One more thing engineering leaders should have noticed: Fable 5 went dark for a stretch this summer over a US export-control issue and was only fully restored on July 1, 2026 across Claude.ai, the Claude Platform, Claude Code, and Cowork. The outage was temporary. The lesson isn't. If your delivery pipeline has a single frontier model as a hard dependency, you now have concrete evidence that regulatory friction can take it away with no notice. Keep a fallback model wired in and actually tested — not just listed in a doc.
Speed, control, autonomy — pick your axis before your tool
Every tool evaluation I've seen this year eventually collapses onto three axes, and no product wins all three:
- Speed — staying in flow inside the editor, fast completions, minimal context-switching. The human stays in the driver's seat.
- Control — predictable, auditable, incremental diffs on large or regulated codebases. The agent works semi-autonomously but respects your architecture and doesn't take liberties.
- Autonomy — delegate whole tickets, accept fewer human touchpoints per shipped change, and lean harder on review and tests to catch what slips through.
The mistake is picking a tool off a benchmark leaderboard and then discovering it optimizes for an axis your team doesn't need. Ask what your actual bottleneck is. If it's individual typing speed, buy speed. If it's a gnarly monorepo where a wrong refactor is expensive, buy control. If it's a backlog growing faster than headcount, buy autonomy — and accept the process work that comes with it.
Reviewing agent PRs is a different job
This is the part I'd get right first, because it's where agent adoption quietly goes wrong. A PR produced by a 40-minute loop fails in different ways than a human PR, and your reviewers need to know the new failure modes:
- Scope creep. Agents "helpfully" refactor adjacent code, rename things, and touch files the ticket never mentioned. Every extra changed file is review surface you didn't budget for.
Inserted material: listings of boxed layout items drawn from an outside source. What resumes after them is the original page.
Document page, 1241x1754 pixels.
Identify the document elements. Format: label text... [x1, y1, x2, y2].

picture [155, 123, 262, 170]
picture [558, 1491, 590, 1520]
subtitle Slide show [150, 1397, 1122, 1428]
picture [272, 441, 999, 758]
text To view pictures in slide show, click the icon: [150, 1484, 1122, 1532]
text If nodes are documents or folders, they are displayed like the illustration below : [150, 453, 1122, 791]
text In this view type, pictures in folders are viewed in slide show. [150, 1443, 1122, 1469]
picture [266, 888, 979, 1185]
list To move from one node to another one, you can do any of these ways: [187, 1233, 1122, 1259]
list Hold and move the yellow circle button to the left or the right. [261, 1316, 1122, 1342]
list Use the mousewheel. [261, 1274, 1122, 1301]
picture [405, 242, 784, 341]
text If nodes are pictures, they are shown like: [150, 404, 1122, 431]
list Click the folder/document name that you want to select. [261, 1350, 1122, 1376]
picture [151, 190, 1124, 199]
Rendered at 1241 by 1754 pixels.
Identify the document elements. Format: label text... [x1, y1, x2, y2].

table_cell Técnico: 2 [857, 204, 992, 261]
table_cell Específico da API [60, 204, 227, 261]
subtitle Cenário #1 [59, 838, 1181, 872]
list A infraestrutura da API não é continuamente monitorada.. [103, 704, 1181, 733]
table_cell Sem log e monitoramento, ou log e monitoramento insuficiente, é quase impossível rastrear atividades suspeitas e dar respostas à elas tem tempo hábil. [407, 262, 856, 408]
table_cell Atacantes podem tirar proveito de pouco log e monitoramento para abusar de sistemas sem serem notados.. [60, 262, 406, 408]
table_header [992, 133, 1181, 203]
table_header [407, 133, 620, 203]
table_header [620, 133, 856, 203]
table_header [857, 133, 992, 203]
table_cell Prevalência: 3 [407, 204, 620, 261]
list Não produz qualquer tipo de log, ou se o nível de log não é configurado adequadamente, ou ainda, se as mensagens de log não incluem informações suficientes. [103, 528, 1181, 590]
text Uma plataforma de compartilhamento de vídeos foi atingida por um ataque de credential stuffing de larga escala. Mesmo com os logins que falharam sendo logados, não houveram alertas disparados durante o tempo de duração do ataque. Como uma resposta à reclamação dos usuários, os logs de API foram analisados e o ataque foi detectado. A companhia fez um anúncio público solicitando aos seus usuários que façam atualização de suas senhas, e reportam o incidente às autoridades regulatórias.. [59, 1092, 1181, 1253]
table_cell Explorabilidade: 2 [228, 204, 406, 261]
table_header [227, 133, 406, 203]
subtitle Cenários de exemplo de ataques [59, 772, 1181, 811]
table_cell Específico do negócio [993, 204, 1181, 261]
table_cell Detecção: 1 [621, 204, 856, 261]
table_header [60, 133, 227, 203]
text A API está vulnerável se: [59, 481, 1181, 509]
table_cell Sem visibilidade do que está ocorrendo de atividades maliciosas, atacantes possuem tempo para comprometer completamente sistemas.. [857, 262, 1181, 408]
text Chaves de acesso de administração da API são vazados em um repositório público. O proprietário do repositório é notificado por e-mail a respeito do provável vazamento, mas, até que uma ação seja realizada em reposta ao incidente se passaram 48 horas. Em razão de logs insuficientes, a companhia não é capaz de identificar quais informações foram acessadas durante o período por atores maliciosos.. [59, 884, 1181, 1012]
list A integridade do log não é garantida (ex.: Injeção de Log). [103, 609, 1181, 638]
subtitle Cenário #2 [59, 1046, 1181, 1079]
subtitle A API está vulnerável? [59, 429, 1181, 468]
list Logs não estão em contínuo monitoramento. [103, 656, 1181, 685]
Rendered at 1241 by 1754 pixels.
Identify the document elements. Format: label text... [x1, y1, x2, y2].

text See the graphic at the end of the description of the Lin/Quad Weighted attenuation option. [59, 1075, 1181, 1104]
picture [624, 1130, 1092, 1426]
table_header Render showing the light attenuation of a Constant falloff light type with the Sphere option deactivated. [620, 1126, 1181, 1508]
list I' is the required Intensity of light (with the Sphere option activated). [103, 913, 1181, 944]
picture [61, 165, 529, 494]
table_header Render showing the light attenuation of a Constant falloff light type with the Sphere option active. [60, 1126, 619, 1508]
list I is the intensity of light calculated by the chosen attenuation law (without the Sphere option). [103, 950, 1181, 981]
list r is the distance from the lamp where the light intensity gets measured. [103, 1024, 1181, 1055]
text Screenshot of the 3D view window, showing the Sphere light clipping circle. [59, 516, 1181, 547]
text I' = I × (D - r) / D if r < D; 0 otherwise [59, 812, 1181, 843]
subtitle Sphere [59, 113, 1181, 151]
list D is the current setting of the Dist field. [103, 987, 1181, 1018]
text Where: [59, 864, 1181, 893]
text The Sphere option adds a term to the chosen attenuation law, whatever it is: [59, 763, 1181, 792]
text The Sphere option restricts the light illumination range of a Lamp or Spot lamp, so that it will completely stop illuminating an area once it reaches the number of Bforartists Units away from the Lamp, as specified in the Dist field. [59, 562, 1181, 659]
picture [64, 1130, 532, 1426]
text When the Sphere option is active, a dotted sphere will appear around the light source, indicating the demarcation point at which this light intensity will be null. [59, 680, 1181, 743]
Push back on it the way you'd push back on a human doing drive-by refactors — except do it every time, because the agent won't learn social norms from one comment.
- Weakened test assertions. This one is insidious. An agent under pressure to make tests pass will sometimes "fix" a failing test by loosening the assertion instead of fixing the bug. The diff looks green. The suite passes. The regression ships. I now read test-file changes in agent PRs more carefully than the implementation.
And here's the dependency people miss: the agent's autonomy is only as good as your test suite, because tests are the signal it self-corrects against during the loop. Thin coverage means the agent flies blind, "completes" work that's actually broken, and hands the correction cost back to you after the fact. If your suite is weak, invest there before you invest in autonomy — it's not optional prework, it's the mechanism.
If you're deciding what to do Monday: don't mandate anything yet. Pick two or three engineers, give them real tickets — not toy tasks — to run through an autonomous workflow for a few weeks, and measure PR quality and review overhead against your current baseline. That data will tell you which axis to buy and how much process change you're actually signing up for, which is more than any vendor demo will. The honest tradeoff is that autonomy doesn't reduce engineering judgment — it relocates it, from writing code to specifying work and reviewing it. Teams that treat this as a tool swap get the token bill without the payoff. Teams that treat it as a process change get the extra capacity.